I use an LG drive and it works perfectly for ripping BRs and DVDs in OSX via USB.

I've not seen evidence of any drive not working in OSX for ripping.

Just had a general question. I want to start ripping some blu ray dvd's that I have to mkv format, so I can play them from a USB memory stick on my samsung tv.

The things I would need would be

1.) MakeMKV program?
2.) External Blu Ray Reader?

is there anything else I'm missing?
 
Ok so about 2x read speed. Still seems rather slow - wondering what the bottleneck is? If its USB2, are there any USB3 ones out there that are confirmed to work faster?

Now that I've ripped a few discs, it seems the read speed is somehow dependent on the movie itself.

My Star Wars movies seem to rip at 1X, since it takes 2 hours to rip a movie.

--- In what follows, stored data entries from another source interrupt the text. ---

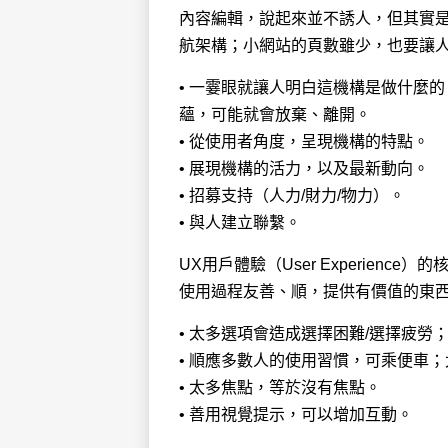
內容編輯，說起來並不誘人，但其實
航架構；小網站的頁數雖少，也要讓
• 一霎眼就讓人明白這機構是做什麼
蘊，可能就會放棄、離開。
• 從使用者角度，呈現機構的特點。
• 展現機構的活力，以及最新動向。
• 招募支持（人力/財力/物力）。
• 與人建立聯繫。
UX用戶體驗（User Experie
使用過程友善、順，提供有價值的東
• 太多選項會造成選擇困難/選擇疲
• 順應多數人的使用習慣，可乘便車
• 太多焦點，等於沒有焦點。
• 善用視覺提示，可以增加互動。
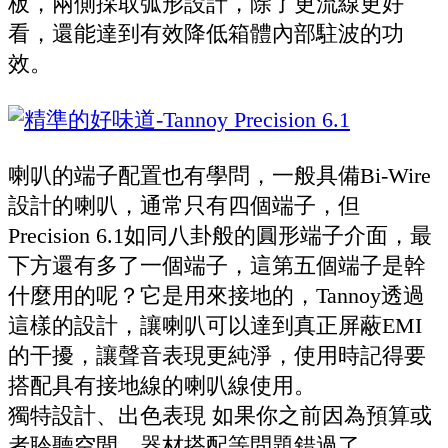
板，兩側採取弧形設計，除了更流線更好
看，還能達到有效降低箱體內部駐波的功
效。
喇叭的端子配置也有學問，一般具備Bi-Wire
設計的喇叭，通常只有四個端子，但
Precision 6.1如同八卦般的圓形端子介面，最
下方還有多了一個端子，這第五個端子是幹
什麼用的呢？它是用來接地的，Tannoy透過
這樣的設計，讓喇叭可以達到真正屏蔽EMI
的干擾，讓聲音表現更純淨，使用時記得要
搭配具有接地線的喇叭線使用。
獨特設計、出色表現 如果你之前因為預算或
者聆聽空間、器材搭配等問題錯過了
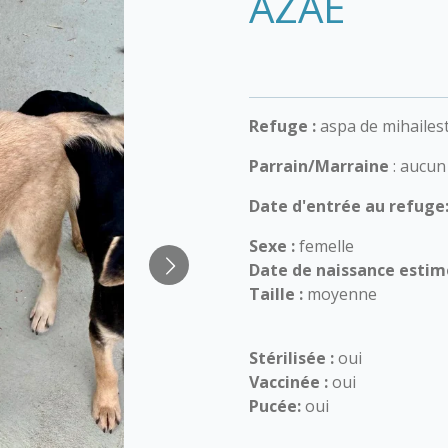
AZAÉ
Refuge :
aspa de mihailest
Parrain/Marraine
: aucun
Date d'entrée au refuge:
Sexe :
femelle
Date de naissance estim
Taille :
moyenne
Stérilisée :
oui
Vaccinée :
oui
Pucée:
oui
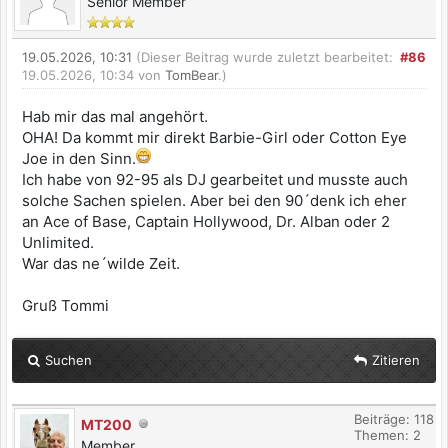
Senior Member
19.05.2026, 10:31
(Dieser Beitrag wurde zuletzt bearbeitet:
#86
19.05.2026, 10:34 von
TomBear
.)
Hab mir das mal angehört.
OHA! Da kommt mir direkt Barbie-Girl oder Cotton Eye
Joe in den Sinn.
Ich habe von 92-95 als DJ gearbeitet und musste auch
solche Sachen spielen. Aber bei den 90´denk ich eher
an Ace of Base, Captain Hollywood, Dr. Alban oder 2
Unlimited.
War das ne´wilde Zeit.
Gruß Tommi
Suchen
Zitieren
Beiträge: 118
MT200
Themen: 2
Member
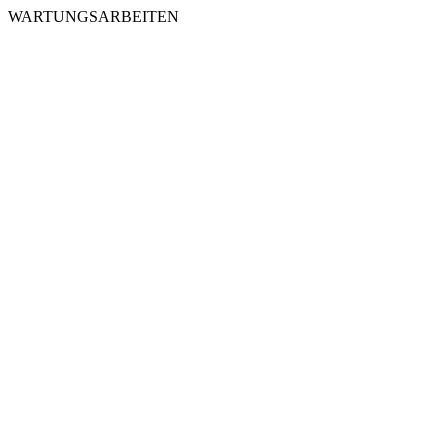
WARTUNGSARBEITEN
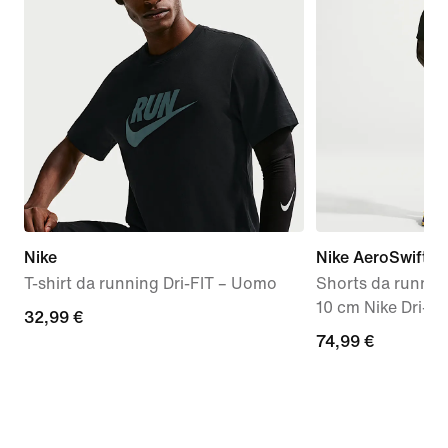
Nike
Nike AeroSwift
T-shirt da running Dri-FIT – Uomo
Shorts da running
10 cm Nike Dri-F
32,99
32,99 €
74,99
74,99 €
€
€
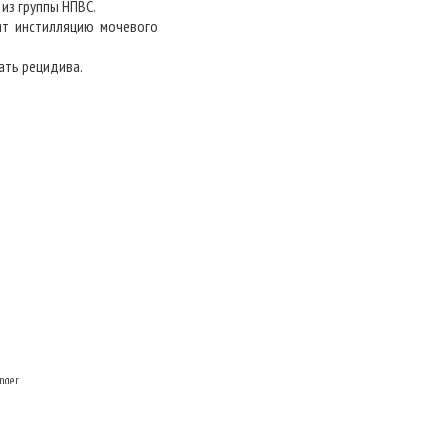
из группы НПВС.
ят инстилляцию мочевого
ать рецидива.
nger
и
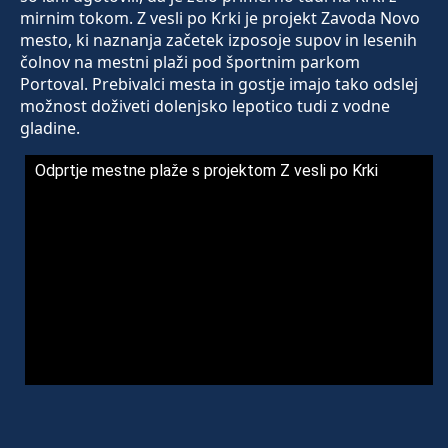
mirnim tokom. Z vesli po Krki je projekt Zavoda Novo
mesto, ki naznanja začetek izposoje supov in lesenih
čolnov na mestni plaži pod športnim parkom
Portoval. Prebivalci mesta in gostje imajo tako odslej
možnost doživeti dolenjsko lepotico tudi z vodne
gladine.
Odprtje mestne plaže s projektom Z vesli po Krki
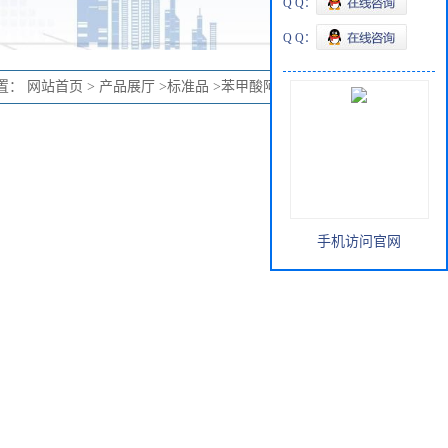
Q Q：
Q Q：
置：
网站首页
>
产品展厅
>
标准品
>
苯甲酸阿格列汀 标准品
手机访问官网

The Avengers took 20 minutes! And I did verify that I got the whole thing.
 
I received this today: http://www.newegg.com/Product/Product.aspx?Item=N82E16827151239

I'm ripping Blurays right now, this drive is very quiet, compact, and works great on a Mac. I'm using it on a Mini Server with a single USB cable. My Bluray flow is rip to hdd with Make MKV, and play them with Plex or Boxee. I am going to try compressing the rips with HandBrake as the files are enormous and I will run out of space quick!

It's a Samsung. Will it work with an Apple :apple: ? I would think the Mac would either spit it out or send signals to set it afire.